◆ WHAT YOU HAVE TO DO ◆
As you look over the data below, please find each line where the word "Hospital" appears, then copy it.

◆ SUPPLIED DATA ◆
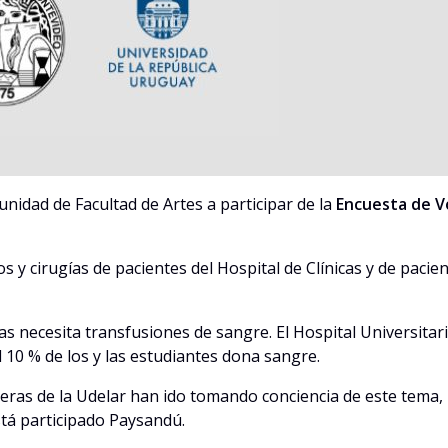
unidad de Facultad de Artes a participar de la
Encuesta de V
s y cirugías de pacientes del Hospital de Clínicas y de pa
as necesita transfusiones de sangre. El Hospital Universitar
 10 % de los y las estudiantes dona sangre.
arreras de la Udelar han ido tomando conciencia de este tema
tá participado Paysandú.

* * *

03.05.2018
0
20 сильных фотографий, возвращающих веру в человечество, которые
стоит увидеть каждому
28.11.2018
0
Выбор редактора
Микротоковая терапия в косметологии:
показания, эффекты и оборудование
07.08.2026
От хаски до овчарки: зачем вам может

◆ RESPONSE BOX ◆
s y cirugías de pacientes del Hospital de Clínicas y de pa
as necesita transfusiones de sangre. El Hospital Universitar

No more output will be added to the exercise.